Racial differences exist in pain management for Medicare beneficiaries after a hip fracture. Future work should examine whether these differences result in disparities in short- and long-term health outcomes.
在患者向社区环境过渡期间,适当的疼痛管理有助于髋部骨折后的康复。在这个关键的过渡阶段,按种族划分的阿片类药物处方可能存在差异。
我们对美国医疗保险老年受益人中的髋部骨折患者进行了一项回顾性队列研究,以检查黑人和白人患者在向社区环境过渡时阿片类药物的使用情况和剂量是否存在差异。我们根据是否接受机构急性后护理(PAC)对受益人进行分层。结果包括:(1)阿片类药物的使用情况;(2)社区环境中前90天内以毫克吗啡当量(MME;也以毫克羟考酮表示)计算的阿片类药物剂量。我们分别使用泊松回归模型和线性回归模型估计阿片类药物使用情况的相对率和风险差异以及剂量差异,并使用参数化g公式对年龄和性别进行标准化。

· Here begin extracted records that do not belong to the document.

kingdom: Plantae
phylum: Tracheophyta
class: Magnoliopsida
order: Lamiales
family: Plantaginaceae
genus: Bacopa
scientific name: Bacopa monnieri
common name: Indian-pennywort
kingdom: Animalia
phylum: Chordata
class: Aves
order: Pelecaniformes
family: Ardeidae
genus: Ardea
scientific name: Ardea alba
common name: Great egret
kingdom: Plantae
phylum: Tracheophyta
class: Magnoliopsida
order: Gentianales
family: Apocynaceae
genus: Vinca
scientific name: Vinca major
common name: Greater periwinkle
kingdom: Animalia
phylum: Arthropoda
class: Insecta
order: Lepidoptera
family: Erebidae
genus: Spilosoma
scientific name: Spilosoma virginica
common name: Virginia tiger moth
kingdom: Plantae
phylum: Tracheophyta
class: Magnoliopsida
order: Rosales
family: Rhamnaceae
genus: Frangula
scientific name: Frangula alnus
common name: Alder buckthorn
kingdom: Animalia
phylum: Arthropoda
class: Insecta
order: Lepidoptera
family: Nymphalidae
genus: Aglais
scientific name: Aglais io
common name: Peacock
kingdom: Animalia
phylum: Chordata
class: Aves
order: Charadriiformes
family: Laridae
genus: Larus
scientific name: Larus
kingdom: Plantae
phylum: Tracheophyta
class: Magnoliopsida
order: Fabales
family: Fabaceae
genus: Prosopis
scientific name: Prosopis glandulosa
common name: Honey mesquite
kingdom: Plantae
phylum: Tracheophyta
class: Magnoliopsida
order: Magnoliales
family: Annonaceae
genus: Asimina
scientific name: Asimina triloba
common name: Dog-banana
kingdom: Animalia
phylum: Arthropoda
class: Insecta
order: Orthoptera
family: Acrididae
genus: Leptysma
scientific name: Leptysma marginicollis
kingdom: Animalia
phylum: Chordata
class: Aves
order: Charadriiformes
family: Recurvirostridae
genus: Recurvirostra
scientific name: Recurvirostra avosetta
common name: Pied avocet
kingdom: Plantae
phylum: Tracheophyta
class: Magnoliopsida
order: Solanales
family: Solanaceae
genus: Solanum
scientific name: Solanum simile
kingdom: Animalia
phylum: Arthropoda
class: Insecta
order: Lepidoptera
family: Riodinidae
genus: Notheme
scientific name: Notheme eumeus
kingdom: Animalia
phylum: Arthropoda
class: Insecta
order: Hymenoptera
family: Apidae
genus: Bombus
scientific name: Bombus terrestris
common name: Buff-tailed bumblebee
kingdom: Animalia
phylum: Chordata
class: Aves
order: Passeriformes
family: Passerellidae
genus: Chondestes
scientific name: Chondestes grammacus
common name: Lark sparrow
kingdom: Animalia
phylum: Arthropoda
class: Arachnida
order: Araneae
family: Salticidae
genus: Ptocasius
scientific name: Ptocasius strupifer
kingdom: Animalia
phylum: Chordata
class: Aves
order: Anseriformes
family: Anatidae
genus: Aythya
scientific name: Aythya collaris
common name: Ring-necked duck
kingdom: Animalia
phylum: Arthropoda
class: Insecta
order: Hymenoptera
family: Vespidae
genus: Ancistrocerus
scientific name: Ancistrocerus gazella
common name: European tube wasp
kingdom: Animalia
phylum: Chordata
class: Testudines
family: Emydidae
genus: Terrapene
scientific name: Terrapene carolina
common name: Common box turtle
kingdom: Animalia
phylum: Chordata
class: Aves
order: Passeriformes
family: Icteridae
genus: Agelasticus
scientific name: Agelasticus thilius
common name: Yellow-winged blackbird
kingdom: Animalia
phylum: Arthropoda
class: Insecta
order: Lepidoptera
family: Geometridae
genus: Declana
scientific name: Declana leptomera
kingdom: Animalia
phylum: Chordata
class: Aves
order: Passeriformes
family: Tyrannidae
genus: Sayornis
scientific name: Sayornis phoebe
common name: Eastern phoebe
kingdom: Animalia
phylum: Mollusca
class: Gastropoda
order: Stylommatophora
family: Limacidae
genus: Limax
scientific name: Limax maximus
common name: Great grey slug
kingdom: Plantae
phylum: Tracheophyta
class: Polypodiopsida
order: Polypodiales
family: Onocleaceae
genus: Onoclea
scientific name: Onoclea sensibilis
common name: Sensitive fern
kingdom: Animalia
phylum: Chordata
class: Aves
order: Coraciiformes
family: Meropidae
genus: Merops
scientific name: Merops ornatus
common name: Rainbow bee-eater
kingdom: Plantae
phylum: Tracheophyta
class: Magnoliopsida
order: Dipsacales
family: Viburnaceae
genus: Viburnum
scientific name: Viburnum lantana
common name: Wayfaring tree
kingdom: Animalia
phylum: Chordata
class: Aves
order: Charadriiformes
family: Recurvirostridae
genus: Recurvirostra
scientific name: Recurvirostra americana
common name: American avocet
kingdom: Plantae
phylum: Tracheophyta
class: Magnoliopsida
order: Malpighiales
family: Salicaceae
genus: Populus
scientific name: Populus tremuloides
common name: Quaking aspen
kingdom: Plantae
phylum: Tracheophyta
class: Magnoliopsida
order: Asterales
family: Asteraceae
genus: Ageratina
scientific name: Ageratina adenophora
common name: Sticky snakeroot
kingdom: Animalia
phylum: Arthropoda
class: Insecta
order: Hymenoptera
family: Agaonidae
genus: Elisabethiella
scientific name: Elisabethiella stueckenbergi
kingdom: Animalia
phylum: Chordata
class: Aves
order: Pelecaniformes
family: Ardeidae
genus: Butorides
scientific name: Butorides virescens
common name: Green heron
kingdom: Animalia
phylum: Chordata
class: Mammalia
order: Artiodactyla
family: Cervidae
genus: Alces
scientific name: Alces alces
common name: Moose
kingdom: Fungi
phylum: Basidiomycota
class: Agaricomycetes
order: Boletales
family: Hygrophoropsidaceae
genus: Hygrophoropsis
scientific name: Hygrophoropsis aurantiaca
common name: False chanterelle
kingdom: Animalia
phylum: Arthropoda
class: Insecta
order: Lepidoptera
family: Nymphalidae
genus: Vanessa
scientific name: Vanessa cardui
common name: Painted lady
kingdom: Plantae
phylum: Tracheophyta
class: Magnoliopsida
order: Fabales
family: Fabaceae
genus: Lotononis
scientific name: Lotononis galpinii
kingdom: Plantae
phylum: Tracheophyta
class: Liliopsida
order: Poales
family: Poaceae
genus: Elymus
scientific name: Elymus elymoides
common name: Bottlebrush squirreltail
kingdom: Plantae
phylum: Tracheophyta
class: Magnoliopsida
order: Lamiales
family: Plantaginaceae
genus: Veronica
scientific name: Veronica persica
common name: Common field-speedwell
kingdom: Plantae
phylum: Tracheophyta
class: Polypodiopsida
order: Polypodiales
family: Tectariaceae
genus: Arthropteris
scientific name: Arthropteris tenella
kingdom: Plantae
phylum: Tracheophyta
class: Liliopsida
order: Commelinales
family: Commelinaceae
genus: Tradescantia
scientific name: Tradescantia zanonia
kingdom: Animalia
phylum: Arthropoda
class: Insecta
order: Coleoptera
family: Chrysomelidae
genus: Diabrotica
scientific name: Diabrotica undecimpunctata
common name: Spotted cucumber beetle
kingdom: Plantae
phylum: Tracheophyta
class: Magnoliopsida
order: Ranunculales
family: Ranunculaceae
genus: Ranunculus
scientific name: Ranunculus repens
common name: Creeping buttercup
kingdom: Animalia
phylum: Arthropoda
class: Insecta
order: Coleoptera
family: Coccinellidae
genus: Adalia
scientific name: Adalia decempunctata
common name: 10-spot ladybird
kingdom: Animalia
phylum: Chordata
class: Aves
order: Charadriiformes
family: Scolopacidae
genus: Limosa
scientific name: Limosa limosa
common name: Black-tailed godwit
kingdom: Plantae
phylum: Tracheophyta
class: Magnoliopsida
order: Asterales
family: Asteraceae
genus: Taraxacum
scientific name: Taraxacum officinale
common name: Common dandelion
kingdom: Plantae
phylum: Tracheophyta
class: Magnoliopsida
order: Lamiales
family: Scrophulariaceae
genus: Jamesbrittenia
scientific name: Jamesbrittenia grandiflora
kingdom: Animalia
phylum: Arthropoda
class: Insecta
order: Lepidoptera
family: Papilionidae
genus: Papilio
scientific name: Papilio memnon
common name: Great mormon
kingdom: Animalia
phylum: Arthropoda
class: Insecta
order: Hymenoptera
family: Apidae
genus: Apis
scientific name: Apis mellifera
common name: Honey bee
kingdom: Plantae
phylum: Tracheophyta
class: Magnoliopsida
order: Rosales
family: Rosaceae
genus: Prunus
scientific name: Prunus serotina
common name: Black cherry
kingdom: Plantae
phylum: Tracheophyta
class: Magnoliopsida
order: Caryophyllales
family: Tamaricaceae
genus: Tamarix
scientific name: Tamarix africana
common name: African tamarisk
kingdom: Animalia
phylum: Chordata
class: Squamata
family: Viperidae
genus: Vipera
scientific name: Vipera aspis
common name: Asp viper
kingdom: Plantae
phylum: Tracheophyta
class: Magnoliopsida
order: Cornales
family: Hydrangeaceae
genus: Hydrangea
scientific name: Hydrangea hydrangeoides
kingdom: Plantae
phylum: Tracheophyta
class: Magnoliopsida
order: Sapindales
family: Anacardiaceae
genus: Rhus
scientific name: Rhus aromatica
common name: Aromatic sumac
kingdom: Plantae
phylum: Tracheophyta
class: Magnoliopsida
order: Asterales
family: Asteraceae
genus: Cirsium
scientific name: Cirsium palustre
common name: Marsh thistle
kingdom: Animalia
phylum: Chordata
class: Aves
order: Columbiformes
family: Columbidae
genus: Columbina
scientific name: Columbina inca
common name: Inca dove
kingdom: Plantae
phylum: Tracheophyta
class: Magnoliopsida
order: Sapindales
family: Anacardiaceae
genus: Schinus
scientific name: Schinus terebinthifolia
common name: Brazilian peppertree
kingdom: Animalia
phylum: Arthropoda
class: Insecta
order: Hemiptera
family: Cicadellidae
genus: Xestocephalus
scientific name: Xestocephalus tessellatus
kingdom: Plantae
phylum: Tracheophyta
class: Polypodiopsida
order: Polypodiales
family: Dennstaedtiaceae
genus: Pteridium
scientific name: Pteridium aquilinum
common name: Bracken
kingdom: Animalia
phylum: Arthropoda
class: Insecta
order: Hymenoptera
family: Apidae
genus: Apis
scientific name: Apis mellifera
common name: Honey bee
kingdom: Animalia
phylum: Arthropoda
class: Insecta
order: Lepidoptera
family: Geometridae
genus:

我们确定了164,170名髋部骨折的老年人(平均年龄 = 82.7岁;75%为女性;72%接受PAC;46%骨折后使用阿片类药物)。黑人和白人受益人在社区中阿片类药物的总体使用情况相似。黑人受益人在前90天内的平均剂量较低,无论是总累积剂量(PAC组:少165[95%CI -264至-69]毫克吗啡当量[-248毫克羟考酮];无PAC组:少167[95%CI -274至-62]毫克吗啡当量[-251毫克羟考酮])还是每天药物供应的平均吗啡当量(PAC组:每天少3.0[-4.6至-1.4]毫克吗啡当量[-4.5毫克羟考酮];无PAC组:每天少4.7[-4.6至-1.4]毫克吗啡当量[-7.1毫克羟考酮])。在二次分析中,亚洲受益人经历的差异最大(例如,累积羟考酮毫克数少617 - 653)。
医疗保险受益人髋部骨折后的疼痛管理存在种族差异。未来的工作应研究这些差异是否会导致短期和长期健康结果的差异。